**Exercise details:**
Nothing below is to be printed except the lines between the line holding "def AesFile(fnIn, mode" and the line holding "Download the JSON file", inclusive, each exactly as it appears.

(Given data Opens)

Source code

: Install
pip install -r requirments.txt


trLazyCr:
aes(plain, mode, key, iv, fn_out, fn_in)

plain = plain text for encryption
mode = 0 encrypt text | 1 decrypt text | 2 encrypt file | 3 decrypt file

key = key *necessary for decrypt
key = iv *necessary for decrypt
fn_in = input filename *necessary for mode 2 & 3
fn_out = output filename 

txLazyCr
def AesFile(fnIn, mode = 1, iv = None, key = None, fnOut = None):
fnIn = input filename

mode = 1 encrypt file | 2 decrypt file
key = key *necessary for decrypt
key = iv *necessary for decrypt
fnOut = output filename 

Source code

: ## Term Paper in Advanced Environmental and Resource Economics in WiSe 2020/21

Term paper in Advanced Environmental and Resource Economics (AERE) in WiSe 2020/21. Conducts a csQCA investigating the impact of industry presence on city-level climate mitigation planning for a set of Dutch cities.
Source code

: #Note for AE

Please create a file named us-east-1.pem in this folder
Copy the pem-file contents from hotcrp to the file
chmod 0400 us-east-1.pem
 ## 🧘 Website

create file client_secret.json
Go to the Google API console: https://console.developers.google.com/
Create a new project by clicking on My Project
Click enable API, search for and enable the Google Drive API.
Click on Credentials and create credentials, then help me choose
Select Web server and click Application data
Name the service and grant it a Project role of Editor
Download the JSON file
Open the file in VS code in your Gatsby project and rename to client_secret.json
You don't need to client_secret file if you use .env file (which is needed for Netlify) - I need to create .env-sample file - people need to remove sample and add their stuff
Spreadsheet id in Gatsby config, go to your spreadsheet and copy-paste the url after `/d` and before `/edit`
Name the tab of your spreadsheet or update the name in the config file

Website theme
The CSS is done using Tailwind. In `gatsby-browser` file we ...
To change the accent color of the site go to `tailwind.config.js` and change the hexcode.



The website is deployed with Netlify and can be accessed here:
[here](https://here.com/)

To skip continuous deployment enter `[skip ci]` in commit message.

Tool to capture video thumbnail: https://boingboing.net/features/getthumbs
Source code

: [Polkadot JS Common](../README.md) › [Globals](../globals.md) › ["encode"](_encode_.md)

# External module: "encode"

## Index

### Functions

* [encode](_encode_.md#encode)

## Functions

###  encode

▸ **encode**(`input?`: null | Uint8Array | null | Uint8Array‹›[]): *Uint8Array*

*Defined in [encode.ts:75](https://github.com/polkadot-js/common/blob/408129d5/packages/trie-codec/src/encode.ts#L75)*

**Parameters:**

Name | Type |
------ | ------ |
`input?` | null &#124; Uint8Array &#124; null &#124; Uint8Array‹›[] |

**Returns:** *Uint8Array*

(Given data Closes)

**Answer to the exercise:**
def AesFile(fnIn, mode = 1, iv = None, key = None, fnOut = None):
fnIn = input filename

mode = 1 encrypt file | 2 decrypt file
key = key *necessary for decrypt
key = iv *necessary for decrypt
fnOut = output filename 

Source code

: ## Term Paper in Advanced Environmental and Resource Economics in WiSe 2020/21

Term paper in Advanced Environmental and Resource Economics (AERE) in WiSe 2020/21. Conducts a csQCA investigating the impact of industry presence on city-level climate mitigation planning for a set of Dutch cities.
Source code

: #Note for AE

Please create a file named us-east-1.pem in this folder
Copy the pem-file contents from hotcrp to the file
chmod 0400 us-east-1.pem
 ## 🧘 Website

create file client_secret.json
Go to the Google API console: https://console.developers.google.com/
Create a new project by clicking on My Project
Click enable API, search for and enable the Google Drive API.
Click on Credentials and create credentials, then help me choose
Select Web server and click Application data
Name the service and grant it a Project role of Editor
Download the JSON file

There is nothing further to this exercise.